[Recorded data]
====================

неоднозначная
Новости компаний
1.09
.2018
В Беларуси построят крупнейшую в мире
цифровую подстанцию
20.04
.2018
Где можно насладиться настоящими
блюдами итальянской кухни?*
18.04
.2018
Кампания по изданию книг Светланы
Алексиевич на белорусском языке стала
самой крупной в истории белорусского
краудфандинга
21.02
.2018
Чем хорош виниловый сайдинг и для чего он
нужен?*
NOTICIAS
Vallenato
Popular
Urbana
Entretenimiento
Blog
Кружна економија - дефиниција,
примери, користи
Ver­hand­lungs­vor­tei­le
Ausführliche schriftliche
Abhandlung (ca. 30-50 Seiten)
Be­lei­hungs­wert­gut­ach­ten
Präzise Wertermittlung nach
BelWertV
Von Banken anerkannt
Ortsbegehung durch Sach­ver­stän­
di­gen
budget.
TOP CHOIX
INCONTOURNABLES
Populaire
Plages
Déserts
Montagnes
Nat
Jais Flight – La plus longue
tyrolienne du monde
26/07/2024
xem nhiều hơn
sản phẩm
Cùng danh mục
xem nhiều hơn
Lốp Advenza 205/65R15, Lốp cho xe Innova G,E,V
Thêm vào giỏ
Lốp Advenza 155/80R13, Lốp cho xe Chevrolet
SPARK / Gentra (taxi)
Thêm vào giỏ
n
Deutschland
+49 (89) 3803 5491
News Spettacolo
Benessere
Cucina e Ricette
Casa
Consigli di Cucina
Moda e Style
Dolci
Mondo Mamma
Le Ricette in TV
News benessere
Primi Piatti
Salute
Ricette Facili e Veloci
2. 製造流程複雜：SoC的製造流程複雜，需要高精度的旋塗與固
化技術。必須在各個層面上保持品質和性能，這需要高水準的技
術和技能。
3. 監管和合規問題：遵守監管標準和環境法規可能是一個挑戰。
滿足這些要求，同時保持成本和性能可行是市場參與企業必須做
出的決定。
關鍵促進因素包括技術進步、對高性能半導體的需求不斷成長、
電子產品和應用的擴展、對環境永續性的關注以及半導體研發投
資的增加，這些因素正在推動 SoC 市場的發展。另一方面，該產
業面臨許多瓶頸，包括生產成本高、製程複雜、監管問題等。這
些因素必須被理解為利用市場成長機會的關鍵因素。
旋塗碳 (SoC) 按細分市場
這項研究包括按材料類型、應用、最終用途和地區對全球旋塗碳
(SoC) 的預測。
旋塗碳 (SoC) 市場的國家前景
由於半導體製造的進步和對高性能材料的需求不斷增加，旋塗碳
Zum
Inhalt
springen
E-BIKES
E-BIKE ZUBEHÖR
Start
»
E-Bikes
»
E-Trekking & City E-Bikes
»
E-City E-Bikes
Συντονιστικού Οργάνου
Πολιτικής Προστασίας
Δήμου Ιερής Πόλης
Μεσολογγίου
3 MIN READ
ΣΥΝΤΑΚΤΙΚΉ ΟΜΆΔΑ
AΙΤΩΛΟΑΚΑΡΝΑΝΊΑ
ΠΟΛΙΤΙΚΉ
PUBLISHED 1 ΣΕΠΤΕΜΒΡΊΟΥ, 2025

====================

[Job] Set down each record again, exactly as written.

[Task output]
неоднозначная
Новости компаний
1.09
.2018
В Беларуси построят крупнейшую в мире
цифровую подстанцию
20.04
.2018
Где можно насладиться настоящими
блюдами итальянской кухни?*
18.04
.2018
Кампания по изданию книг Светланы
Алексиевич на белорусском языке стала
самой крупной в истории белорусского
краудфандинга
21.02
.2018
Чем хорош виниловый сайдинг и для чего он
нужен?*
NOTICIAS
Vallenato
Popular
Urbana
Entretenimiento
Blog
Кружна економија - дефиниција,
примери, користи
Ver­hand­lungs­vor­tei­le
Ausführliche schriftliche
Abhandlung (ca. 30-50 Seiten)
Be­lei­hungs­wert­gut­ach­ten
Präzise Wertermittlung nach
BelWertV
Von Banken anerkannt
Ortsbegehung durch Sach­ver­stän­
di­gen
budget.
TOP CHOIX
INCONTOURNABLES
Populaire
Plages
Déserts
Montagnes
Nat
Jais Flight – La plus longue
tyrolienne du monde
26/07/2024
xem nhiều hơn
sản phẩm
Cùng danh mục
xem nhiều hơn
Lốp Advenza 205/65R15, Lốp cho xe Innova G,E,V
Thêm vào giỏ
Lốp Advenza 155/80R13, Lốp cho xe Chevrolet
SPARK / Gentra (taxi)
Thêm vào giỏ
n
Deutschland
+49 (89) 3803 5491
News Spettacolo
Benessere
Cucina e Ricette
Casa
Consigli di Cucina
Moda e Style
Dolci
Mondo Mamma
Le Ricette in TV
News benessere
Primi Piatti
Salute
Ricette Facili e Veloci
2. 製造流程複雜：SoC的製造流程複雜，需要高精度的旋塗與固
化技術。必須在各個層面上保持品質和性能，這需要高水準的技
術和技能。
3. 監管和合規問題：遵守監管標準和環境法規可能是一個挑戰。
滿足這些要求，同時保持成本和性能可行是市場參與企業必須做
出的決定。
關鍵促進因素包括技術進步、對高性能半導體的需求不斷成長、
電子產品和應用的擴展、對環境永續性的關注以及半導體研發投
資的增加，這些因素正在推動 SoC 市場的發展。另一方面，該產
業面臨許多瓶頸，包括生產成本高、製程複雜、監管問題等。這
些因素必須被理解為利用市場成長機會的關鍵因素。
旋塗碳 (SoC) 按細分市場
這項研究包括按材料類型、應用、最終用途和地區對全球旋塗碳
(SoC) 的預測。
旋塗碳 (SoC) 市場的國家前景
由於半導體製造的進步和對高性能材料的需求不斷增加，旋塗碳
Zum
Inhalt
springen
E-BIKES
E-BIKE ZUBEHÖR
Start
»
E-Bikes
»
E-Trekking & City E-Bikes
»
E-City E-Bikes
Συντονιστικού Οργάνου
Πολιτικής Προστασίας
Δήμου Ιερής Πόλης
Μεσολογγίου
3 MIN READ
ΣΥΝΤΑΚΤΙΚΉ ΟΜΆΔΑ
AΙΤΩΛΟΑΚΑΡΝΑΝΊΑ
ΠΟΛΙΤΙΚΉ
PUBLISHED 1 ΣΕΠΤΕΜΒΡΊΟΥ, 2025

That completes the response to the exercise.